# Lecture 24c: Gradient Descent Learning Rule
### Updating parameters for every training sample

## Load Packages

In [None]:
%matplotlib inline
import time
import torch
import numpy as np
import torchvision
import torch.nn as nn
import torch.optim as optim
import matplotlib.pyplot as plt
from torchvision import datasets, transforms

print(torch.__version__) # This code has been updated for PyTorch 1.0.0

## Load Data

In [None]:
transform = transforms.Compose([transforms.ToTensor()])
trainset = torchvision.datasets.MNIST(root='./MNIST', train=True,
                                        download=True, transform=transform)
testset = torchvision.datasets.MNIST(root='./MNIST', train=False,
                                       download=True, transform=transform)
BatchSize = 100
testloader = torch.utils.data.DataLoader(testset, batch_size=BatchSize,
                                         shuffle=False, num_workers=4) # Creating dataloader

In [None]:
print('No. of training samples = '+str(len(trainset)))

In [None]:
# Check availability of GPU

use_gpu = torch.cuda.is_available()
if use_gpu:
    print('GPU is available!')
    device = "cuda"
else:
    print('GPU is not available!')
    device = "cpu"

## Neural Network

In [None]:
class NeuralNet(nn.Module):
    def __init__(self):
        super(NeuralNet, self).__init__()
        self.Layer1 = nn.Sequential(
            nn.Linear(28*28, 400),
            nn.ReLU(),
            nn.Linear(400, 256),
            nn.ReLU())
        self.Layer2 = nn.Sequential(
            nn.Linear(256, 10))

    def forward(self, x):
        x = self.Layer1(x)
        x = self.Layer2(x)
        return x

In [None]:
net = NeuralNet()
net = net.to(device)

## Train Classifier

In [None]:
iterations = 3
learning_rate = 0.01
criterion = nn.CrossEntropyLoss()

Plotacc = []
trainLoss = []

for epoch in range(iterations):  # loop over the dataset multiple times
    start = time.time()
    correct = 0  
    runningLoss = 0    
    total = 0
    net.train() # For training
    for i in range(len(trainset)): # i-->Sample number
        # get the inputs
        inputs = trainset[i][0]
        labels = trainset[i][1]*torch.ones(1)       
        inputs, labels = inputs.view(-1, 28*28).to(device), labels.long().to(device)        
              
        outputs = net(inputs) # forward 
        loss = criterion(outputs, labels) # calculate loss                 
   
        # Updating parameters for every training smaple      
        net.zero_grad()  # zeroes the gradient buffers of all parameters    
        loss.backward()
        for f in net.parameters():
            f.data.sub_(f.grad.data * learning_rate) # weight = weight - learning_rate * gradient (Update Weights) 
        runningLoss += loss.item()
    
    trainLoss.append(runningLoss/(i+1))   
    
    net.eval() # For testing [Affects batch-norm and dropout layers (if any)]
    with torch.no_grad(): # Gradient computation is not involved in inference
        for data in testloader:
            inputs, labels = data
            inputs, labels = inputs.view(-1, 28*28).to(device), labels.to(device)
            total += labels.size(0)

            outputs = net(inputs)
            _, predicted = torch.max(outputs.data, 1)
            correct += (predicted == labels).sum()        

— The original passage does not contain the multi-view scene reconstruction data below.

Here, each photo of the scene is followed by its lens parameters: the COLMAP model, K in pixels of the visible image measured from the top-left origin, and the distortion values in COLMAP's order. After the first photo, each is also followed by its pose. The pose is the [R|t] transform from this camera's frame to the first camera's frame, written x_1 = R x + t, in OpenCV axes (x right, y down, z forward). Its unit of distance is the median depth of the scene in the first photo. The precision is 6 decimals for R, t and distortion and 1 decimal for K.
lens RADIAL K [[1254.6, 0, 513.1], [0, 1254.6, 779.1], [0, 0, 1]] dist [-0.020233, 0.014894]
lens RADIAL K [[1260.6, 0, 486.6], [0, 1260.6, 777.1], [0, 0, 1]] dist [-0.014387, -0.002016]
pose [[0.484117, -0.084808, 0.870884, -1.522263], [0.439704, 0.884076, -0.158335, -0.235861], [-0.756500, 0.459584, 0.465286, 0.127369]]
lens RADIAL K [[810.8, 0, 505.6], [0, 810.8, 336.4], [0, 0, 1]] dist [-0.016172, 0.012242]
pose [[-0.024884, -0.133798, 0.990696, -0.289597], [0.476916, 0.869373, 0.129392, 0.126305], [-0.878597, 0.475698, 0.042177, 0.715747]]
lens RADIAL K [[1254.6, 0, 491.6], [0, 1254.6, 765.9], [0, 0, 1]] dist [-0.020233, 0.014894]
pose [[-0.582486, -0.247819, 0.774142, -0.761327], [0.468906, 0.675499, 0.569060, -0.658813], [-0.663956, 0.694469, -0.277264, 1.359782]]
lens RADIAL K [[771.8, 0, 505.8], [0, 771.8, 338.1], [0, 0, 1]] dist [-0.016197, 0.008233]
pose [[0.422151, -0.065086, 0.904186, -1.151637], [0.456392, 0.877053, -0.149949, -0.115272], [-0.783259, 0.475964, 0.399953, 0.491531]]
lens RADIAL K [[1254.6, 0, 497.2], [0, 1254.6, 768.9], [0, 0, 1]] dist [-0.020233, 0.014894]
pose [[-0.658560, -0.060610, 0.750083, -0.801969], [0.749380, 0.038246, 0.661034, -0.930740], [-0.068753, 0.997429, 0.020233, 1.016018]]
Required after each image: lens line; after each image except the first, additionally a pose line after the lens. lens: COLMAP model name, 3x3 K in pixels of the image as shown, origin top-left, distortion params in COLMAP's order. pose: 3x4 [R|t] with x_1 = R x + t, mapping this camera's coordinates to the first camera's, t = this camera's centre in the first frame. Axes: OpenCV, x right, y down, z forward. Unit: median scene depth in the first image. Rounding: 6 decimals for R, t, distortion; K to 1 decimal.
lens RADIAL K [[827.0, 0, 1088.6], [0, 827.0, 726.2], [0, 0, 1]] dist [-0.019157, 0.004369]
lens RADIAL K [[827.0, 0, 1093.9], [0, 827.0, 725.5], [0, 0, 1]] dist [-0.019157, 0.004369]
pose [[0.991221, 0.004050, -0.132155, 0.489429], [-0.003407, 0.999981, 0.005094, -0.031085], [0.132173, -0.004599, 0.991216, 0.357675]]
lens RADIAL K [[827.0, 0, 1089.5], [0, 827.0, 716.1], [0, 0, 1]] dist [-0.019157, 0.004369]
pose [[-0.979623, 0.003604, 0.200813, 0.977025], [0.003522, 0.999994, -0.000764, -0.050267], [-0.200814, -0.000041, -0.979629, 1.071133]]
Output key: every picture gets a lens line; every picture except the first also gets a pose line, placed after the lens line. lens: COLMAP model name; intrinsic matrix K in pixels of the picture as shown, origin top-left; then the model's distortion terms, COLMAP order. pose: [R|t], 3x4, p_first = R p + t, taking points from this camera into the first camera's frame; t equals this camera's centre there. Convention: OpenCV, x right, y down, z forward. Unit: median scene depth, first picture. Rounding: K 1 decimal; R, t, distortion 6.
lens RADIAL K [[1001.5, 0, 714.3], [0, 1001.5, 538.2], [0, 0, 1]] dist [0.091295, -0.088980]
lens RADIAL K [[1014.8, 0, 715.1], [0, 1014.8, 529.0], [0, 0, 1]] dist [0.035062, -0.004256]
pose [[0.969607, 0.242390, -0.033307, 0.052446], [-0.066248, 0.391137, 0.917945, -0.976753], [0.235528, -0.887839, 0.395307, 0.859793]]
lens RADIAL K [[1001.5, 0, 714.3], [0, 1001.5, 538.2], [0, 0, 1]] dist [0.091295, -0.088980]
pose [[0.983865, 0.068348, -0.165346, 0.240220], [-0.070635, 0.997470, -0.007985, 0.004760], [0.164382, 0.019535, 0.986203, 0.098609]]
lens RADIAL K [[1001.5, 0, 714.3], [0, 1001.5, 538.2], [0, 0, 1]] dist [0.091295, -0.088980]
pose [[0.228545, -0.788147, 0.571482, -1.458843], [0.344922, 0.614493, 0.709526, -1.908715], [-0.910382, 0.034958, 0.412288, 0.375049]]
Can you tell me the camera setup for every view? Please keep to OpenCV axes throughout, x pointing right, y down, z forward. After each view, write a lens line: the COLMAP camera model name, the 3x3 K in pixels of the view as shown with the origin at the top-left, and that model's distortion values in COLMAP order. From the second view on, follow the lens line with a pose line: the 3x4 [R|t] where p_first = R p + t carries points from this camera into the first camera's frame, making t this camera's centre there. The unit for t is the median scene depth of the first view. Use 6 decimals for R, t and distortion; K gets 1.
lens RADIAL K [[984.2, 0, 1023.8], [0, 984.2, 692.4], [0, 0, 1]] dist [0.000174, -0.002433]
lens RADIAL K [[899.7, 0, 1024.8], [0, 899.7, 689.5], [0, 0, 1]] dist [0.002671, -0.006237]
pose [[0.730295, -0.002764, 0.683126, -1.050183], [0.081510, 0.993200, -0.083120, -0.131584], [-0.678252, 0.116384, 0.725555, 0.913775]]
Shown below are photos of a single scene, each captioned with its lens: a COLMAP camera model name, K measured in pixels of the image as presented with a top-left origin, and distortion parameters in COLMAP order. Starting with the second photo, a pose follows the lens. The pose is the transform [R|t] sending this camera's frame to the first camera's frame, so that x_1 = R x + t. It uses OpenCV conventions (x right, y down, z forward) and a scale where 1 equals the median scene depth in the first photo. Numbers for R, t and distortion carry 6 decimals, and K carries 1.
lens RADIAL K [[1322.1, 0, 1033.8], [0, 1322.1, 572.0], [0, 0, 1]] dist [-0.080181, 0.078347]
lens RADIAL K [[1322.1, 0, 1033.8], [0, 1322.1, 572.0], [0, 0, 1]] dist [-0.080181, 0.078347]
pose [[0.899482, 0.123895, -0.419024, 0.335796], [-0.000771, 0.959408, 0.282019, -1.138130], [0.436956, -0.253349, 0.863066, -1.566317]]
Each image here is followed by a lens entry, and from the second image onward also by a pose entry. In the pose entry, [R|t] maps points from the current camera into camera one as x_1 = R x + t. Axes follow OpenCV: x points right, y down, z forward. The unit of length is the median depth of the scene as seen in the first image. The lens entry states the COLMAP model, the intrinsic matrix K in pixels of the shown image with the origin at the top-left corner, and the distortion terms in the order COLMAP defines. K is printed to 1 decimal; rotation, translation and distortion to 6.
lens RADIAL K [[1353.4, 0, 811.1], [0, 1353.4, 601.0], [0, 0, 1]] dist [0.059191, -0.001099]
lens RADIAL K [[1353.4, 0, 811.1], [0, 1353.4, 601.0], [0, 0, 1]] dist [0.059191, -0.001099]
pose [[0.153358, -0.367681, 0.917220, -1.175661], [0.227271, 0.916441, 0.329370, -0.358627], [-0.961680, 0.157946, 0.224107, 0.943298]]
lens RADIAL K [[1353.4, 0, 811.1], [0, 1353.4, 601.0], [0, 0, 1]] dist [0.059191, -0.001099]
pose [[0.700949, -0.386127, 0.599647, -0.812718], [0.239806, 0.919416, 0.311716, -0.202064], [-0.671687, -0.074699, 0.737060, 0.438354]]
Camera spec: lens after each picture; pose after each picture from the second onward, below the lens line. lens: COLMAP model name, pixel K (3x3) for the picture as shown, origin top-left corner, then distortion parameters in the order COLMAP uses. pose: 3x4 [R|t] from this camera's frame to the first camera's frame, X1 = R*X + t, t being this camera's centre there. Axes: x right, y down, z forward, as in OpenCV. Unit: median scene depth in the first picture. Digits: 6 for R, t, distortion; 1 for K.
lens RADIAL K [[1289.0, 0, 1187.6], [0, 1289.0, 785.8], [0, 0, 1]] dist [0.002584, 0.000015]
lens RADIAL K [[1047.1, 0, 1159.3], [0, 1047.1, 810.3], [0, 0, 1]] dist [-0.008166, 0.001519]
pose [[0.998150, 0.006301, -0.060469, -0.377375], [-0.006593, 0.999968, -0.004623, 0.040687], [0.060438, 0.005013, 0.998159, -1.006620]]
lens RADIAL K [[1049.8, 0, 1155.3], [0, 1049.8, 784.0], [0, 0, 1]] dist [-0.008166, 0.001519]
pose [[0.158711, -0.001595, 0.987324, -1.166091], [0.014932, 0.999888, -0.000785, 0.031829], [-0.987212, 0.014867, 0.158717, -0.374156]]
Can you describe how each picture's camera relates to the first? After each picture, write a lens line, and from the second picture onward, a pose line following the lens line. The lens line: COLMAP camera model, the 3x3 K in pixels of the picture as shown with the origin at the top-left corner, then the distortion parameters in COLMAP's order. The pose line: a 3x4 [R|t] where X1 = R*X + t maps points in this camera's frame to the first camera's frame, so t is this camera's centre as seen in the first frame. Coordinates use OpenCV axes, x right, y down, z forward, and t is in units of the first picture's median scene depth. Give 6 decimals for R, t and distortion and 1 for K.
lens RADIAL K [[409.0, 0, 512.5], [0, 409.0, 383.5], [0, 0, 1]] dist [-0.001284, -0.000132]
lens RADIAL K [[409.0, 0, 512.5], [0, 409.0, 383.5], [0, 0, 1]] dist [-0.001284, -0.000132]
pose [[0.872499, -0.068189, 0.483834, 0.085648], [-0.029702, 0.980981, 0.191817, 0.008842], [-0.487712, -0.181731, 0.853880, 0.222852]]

    Plotacc.append(float(correct)*100/float(total))
    epochTimeEnd = time.time()-start
    print('At Epoch {:.0f}: Loss = {:.6f} , Acc = {:.4f} %'.format(epoch+1,runningLoss/(i+1),float(correct)*100.0/float(total)))   
    print('Epoch completed in {:.0f}m {:.0f}s'.format(epochTimeEnd // 60, epochTimeEnd % 60))
    
fig = plt.figure()        
plt.plot(range(epoch+1),trainLoss,'r-',label='Cross Entropy Loss')
plt.legend(loc='best')
plt.xlabel('Epochs')
plt.ylabel('Training Loss')  
    
fig = plt.figure()        
plt.plot(range(epoch+1),Plotacc,'g-',label='Accuracy')
plt.legend(loc='best')
plt.xlabel('Epochs')
plt.ylabel('Testing Accuracy')  
print('Finished Training')